**Task 1**
List every username that heads a post in the forum thread about an energy provider's credit balance.
**Task 2**
Continue the forum thread about an energy provider's credit balance, writing on from its final heading.

# My Energy provider is upset



## Phaeton (10 Aug 2020)

They don't like me only being £11.56 in credit & want me to fund them by me being £110 in credit, I know I will have to up the payments later in the year, but I'd rather have to money in my account rather than theirs. Daft thing is I gave them my usage for last year & they suggested £90 before I joined them.


----------



## Drago (10 Aug 2020)

British Gash used to do the same to me. I responded cancelling the DD and paying quarterly, only for what i had used. Scottish Power, for all their faults, turned out to be quite good in this regard.


----------



## bikingdad90 (10 Aug 2020)

It’s something to do with Ofgem and a rule change. You can’t be in debt with the energy provider and need to cover 1 and 1/2 month of payments as credit balance to cover winter fuel usage without changing your direct debit up or down.

I was recently in need of my credit balance and that was what they explained to me.


----------



## Venod (10 Aug 2020)

bikingdad90 said:


> You can’t be in debt with the energy provider



But you can not pay monthly by Direct Debit and only pay when you get a bill. you don't have to pay up front for the energy you are going to use.


----------



## Archie_tect (10 Aug 2020)

If savings earned interest then this would be an issue... just treat your energy company like a bank current account and forget about it..


----------



## toffee (10 Aug 2020)

**Information supplied**
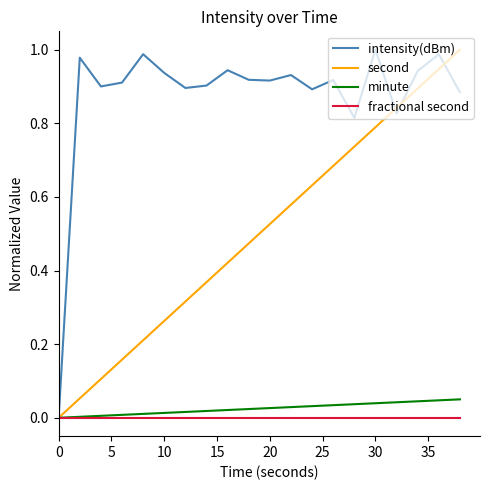

Which series has the largest total across all categories?

intensity(dBm)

**Response box 1**
Phaeton, Drago, bikingdad90, Venod, Archie_tect, toffee

**Response box 2**
I currently owe my energy provider about £400 and have never been in credit with them. When I moved to them a couple of years ago they set the DD up too low and did not provide an online way of changing it. Also their contact center only worked 9-5 Monday to Saturday which, unsurprisingly is what I work.

They recognized their error over a year ago but still did not up the DD enough to cover the under payment. Why should I worry, they will get the balance when I leave in September when our deal comes to an end


----------



## pawl (10 Aug 2020)

Phaeton said:


> View attachment 540843
> 
> 
> They don't like me only being £11.56 in credit & want me to fund them by me being £110 in credit, I know I will have to up the payments later in the year, but I'd rather have to money in my account rather than theirs. Daft thing is I gave them my usage for last year & they suggested £90 before I joined them.


----------



## pawl (10 Aug 2020)

Just had a £170 refund from EON But putting myDD up from£65 to£87


----------



## raleighnut (10 Aug 2020)

pawl said:


> Just had a £170 refund from EON But putting myDD up from£65 to£87


----------



## Moodyman (10 Aug 2020)

If you build up a large credit balance, that will take many winter months to recoup, you can ask them to refund you.

There is flexibility in all this.


----------



## Ming the Merciless (10 Aug 2020)

I’m able to control what my monthly payments are via an app. If they thing they are getting extra they can bog off.


----------



## Phaeton (27 Aug 2020)

They have now sent another email saying that although I am still in credit by £5, they need to increase my DD from £101 to £124, went onto the website & I cannot make it less than £110, so they had a strongly worded email from me that I will cancel the DD if they try to take more than £101 & report them to Ofgem.


----------



## Notafettler (30 Nov 2020)

bikingdad90 said:


> It’s something to do with Ofgem and a rule change. You can’t be in debt with the energy provider and need to cover 1 and 1/2 month of payments as credit balance to cover winter fuel usage without changing your direct debit up or down.
> 
> I was recently in need of my credit balance and that was what they explained to me.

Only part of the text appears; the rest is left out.